Dataset extract START

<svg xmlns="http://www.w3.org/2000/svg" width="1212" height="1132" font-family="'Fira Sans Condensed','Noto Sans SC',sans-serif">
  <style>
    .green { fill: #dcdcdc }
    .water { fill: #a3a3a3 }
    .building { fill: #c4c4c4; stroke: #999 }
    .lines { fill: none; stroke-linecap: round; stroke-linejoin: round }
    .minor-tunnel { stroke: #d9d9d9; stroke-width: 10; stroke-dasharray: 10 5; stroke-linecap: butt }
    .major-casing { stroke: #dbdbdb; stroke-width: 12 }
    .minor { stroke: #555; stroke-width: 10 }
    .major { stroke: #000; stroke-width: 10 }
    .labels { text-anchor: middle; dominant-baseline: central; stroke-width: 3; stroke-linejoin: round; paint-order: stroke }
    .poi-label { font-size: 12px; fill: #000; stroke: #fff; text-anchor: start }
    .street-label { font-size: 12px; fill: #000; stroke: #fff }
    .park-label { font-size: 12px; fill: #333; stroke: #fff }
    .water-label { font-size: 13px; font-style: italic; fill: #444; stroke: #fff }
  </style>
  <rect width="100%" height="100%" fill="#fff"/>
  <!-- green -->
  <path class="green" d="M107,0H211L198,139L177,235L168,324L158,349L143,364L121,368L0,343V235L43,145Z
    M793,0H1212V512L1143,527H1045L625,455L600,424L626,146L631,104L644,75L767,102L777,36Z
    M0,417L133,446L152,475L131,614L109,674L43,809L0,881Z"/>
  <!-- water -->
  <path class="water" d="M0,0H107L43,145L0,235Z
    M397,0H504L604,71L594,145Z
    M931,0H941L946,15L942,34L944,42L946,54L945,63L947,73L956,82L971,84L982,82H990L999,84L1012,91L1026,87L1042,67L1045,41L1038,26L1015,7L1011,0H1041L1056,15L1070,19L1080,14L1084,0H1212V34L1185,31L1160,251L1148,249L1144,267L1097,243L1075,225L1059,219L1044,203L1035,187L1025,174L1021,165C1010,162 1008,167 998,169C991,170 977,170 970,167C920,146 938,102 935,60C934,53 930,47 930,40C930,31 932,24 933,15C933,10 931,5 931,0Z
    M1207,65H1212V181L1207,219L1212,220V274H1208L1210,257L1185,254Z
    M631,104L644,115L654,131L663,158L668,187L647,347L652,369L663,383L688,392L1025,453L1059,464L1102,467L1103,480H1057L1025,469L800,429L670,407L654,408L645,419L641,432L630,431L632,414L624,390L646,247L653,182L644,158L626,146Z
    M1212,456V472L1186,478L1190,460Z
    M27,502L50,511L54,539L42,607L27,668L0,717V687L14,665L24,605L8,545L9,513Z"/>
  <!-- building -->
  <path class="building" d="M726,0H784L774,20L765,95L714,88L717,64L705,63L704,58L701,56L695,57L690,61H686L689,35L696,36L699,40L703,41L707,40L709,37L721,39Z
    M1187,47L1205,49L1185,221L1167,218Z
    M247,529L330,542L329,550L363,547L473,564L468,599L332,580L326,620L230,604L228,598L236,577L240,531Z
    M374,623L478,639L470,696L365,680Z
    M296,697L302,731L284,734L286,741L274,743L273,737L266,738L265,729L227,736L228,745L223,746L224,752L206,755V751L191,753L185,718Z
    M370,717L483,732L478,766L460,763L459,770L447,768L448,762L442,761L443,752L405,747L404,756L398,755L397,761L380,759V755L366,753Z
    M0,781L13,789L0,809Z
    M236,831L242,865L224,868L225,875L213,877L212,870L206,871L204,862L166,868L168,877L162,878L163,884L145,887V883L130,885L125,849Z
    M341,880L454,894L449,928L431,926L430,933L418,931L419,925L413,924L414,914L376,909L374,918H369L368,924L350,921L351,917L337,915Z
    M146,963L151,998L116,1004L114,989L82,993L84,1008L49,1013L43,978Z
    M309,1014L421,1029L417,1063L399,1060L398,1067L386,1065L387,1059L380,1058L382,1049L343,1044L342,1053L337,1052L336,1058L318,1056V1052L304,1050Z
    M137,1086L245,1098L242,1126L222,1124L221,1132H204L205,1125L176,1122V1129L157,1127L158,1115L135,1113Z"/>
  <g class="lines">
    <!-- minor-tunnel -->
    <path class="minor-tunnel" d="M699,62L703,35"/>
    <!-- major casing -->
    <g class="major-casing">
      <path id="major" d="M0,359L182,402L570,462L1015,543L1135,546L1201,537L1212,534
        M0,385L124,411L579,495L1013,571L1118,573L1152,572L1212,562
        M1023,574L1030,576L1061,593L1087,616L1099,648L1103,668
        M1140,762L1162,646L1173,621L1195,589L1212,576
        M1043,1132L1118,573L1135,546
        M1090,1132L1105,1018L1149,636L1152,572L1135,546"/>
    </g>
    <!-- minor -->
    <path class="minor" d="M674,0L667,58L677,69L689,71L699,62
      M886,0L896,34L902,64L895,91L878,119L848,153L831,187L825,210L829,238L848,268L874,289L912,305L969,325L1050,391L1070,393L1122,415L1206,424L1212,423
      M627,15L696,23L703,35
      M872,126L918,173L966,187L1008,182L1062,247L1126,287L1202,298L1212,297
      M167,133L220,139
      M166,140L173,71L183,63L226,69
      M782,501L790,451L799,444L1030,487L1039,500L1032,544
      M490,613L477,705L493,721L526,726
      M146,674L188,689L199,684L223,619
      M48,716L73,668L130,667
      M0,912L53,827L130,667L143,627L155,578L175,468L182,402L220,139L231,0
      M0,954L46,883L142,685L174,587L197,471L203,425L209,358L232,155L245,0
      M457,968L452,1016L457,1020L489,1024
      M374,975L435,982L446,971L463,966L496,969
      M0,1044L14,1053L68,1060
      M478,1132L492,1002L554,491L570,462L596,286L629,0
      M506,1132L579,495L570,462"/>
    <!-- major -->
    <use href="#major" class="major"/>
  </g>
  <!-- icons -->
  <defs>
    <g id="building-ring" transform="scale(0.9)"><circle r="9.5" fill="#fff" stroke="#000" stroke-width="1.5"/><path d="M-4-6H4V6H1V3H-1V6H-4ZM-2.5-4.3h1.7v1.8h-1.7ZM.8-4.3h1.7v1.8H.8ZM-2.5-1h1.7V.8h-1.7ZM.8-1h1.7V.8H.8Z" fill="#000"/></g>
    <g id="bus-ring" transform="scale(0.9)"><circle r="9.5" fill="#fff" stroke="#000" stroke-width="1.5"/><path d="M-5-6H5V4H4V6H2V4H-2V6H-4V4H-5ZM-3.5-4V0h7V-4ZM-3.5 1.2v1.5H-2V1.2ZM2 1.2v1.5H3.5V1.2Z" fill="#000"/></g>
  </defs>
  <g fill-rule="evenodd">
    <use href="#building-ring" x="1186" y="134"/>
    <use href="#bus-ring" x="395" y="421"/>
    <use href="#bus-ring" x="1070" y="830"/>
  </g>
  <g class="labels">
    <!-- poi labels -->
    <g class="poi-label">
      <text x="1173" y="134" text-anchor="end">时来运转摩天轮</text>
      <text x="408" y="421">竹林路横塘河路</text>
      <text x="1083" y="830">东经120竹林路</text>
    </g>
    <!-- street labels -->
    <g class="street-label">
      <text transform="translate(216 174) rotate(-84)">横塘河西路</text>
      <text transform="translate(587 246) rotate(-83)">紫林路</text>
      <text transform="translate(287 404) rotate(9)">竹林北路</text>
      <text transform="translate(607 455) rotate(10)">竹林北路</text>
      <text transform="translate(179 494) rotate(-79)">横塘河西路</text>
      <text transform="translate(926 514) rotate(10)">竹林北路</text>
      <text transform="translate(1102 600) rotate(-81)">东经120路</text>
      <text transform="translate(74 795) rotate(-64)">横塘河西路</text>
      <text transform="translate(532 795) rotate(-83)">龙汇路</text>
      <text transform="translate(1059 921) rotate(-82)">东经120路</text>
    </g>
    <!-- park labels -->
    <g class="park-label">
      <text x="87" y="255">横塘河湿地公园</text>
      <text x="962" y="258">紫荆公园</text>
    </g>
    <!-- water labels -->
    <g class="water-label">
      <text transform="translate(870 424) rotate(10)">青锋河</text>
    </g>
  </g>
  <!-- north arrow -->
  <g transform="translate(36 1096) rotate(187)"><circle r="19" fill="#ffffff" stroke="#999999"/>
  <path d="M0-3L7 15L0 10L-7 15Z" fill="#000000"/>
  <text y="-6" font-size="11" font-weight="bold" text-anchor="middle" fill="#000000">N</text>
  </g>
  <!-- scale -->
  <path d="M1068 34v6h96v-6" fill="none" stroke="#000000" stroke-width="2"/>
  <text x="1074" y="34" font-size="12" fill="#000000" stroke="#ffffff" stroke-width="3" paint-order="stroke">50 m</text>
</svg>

Dataset extract END

• [What to work on] If a line in the records above contains "none", copy that line.

• [Problem solution]
    .lines { fill: none; stroke-linecap: round; stroke-linejoin: round }
  <path d="M1068 34v6h96v-6" fill="none" stroke="#000000" stroke-width="2"/>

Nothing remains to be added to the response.